Only the metal tuning key is suitable for the following effect. Instead of a metal tuning key a screwdriver with a relatively thick "shaft", a thick percussion triangle beater, or a cylindrical metal object can be used.


The metal part of the tuning key is held horizontally and pressed against the string with one hand. When it is pressed against the string, the string is shortened and therefore its pitch will be higher. The other hand plucks the lower part of the string. As the string is plucked the tuning key is moved up or down. A sliding sound is thus produced between two or more pitches on the same string. The clarity of the sound depends on the pressure of the tuning key and on the material and size of the tuning key or other sliding object. The surface of the object should be smooth, and the object should not have too small a diameter. However, it is important that the diameter is small enough that the object can be easily inserted between the strings without making a noise.
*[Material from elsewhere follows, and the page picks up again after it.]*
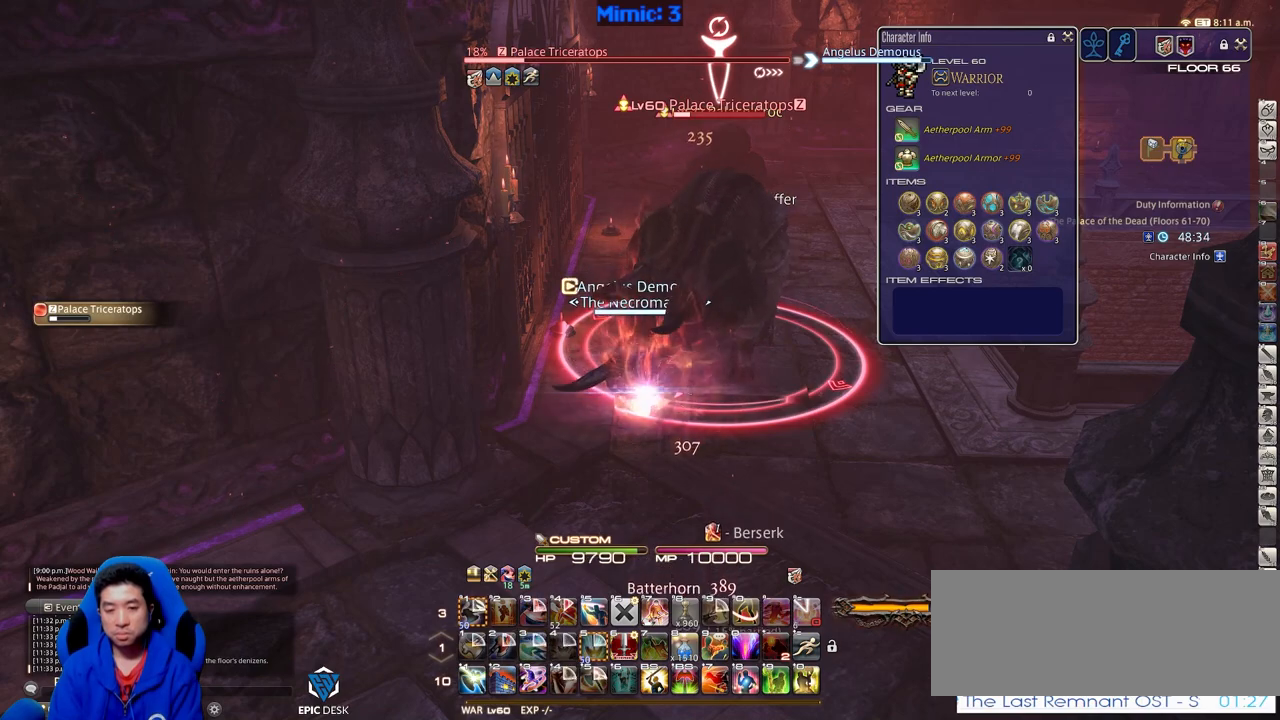
{"keys": [], "events": [[67, "return", "down"], [200, "return", "up"], [300, "return", "down"], [400, "return", "up"]]}
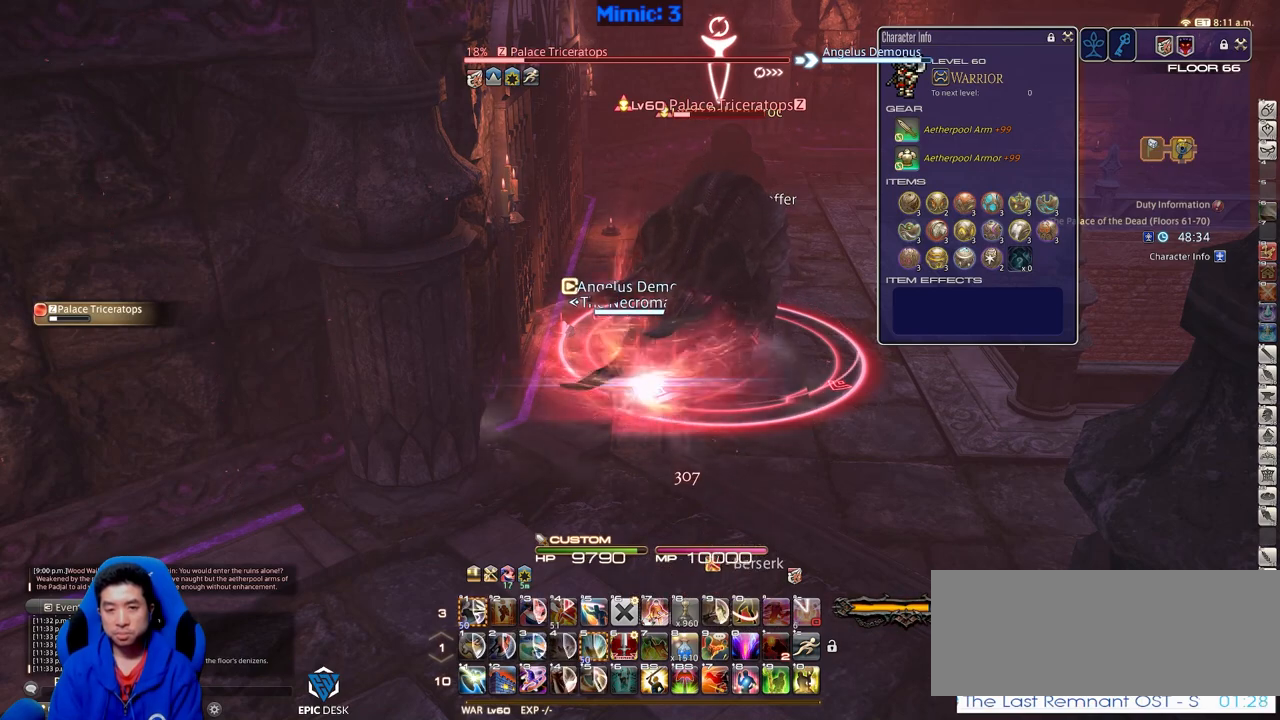
{"keys": ["a", "w"], "events": [[450, "a", "down"], [450, "w", "down"]]}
The tuning key can be used to slide between several different pitches on the same string.


The sound of a tuning key slide is relatively loud and carries well. The sliding effect is very fluid and varies according to the speed of the slide. See: jet sound. The sound can be compared to that of a guitar slide.


When notating a tuning key slide with exact pitches the following aspects must be indicated:

1. The string on which the sliding should be executed.

An open square indicates on what string the slide is played. However, if it is not important to the composition on what string the sliding is done, it can also be left to the harpist to find the best sounding string. In that case the open square can be left out of the notation.

2. The pitch on which the slide begins and the pitch on which it ends.

The pitches of the slide are notated where they sound.

3. Which notes are plucked and which are not.

Notes that are not plucked should be placed in parentheses.

If the plucking of the string should occur while the tuning key is sliding, then the pluck is notated with a note beam and without a notehead.

4. The tuning key symbol.

Tuning key glissandi with non-specified pitches should be notated graphically. In this case the starting note indicates the string on which the sliding should be executed. The note is repeated when the string should be re-struck.

It is important to know that after the string has been plucked, the sound fades away relatively quickly. Therefore, the sliding should occur soon after the string has been plucked.


Tuning key slides can be executed on all strings. However, they are most effective on the longer gut strings, that is, in the middle register. In the high register the strings are so short that it is hard to fit the key on the string in order to make a slide. On the wire strings the sound is considerably different, since both the string and the sliding device are made of metal. Furthermore, it is hard to reach the lower strings with both hands. To do so, the harpist must either place the harp down from the shoulder or move the whole body to the left-hand side.

All pitches that are a whole tone above the pitch of the string, including microtones, can be produced on each string. (The tuning key, or the sliding object, is normally too thick to allow the production of pitches that are less than a whole tone higher than the pitch of the string.) The pitches can be controlled quite accurately with the tuning key, thus allowing extremely chromatic melodies otherwise impossible on the harp.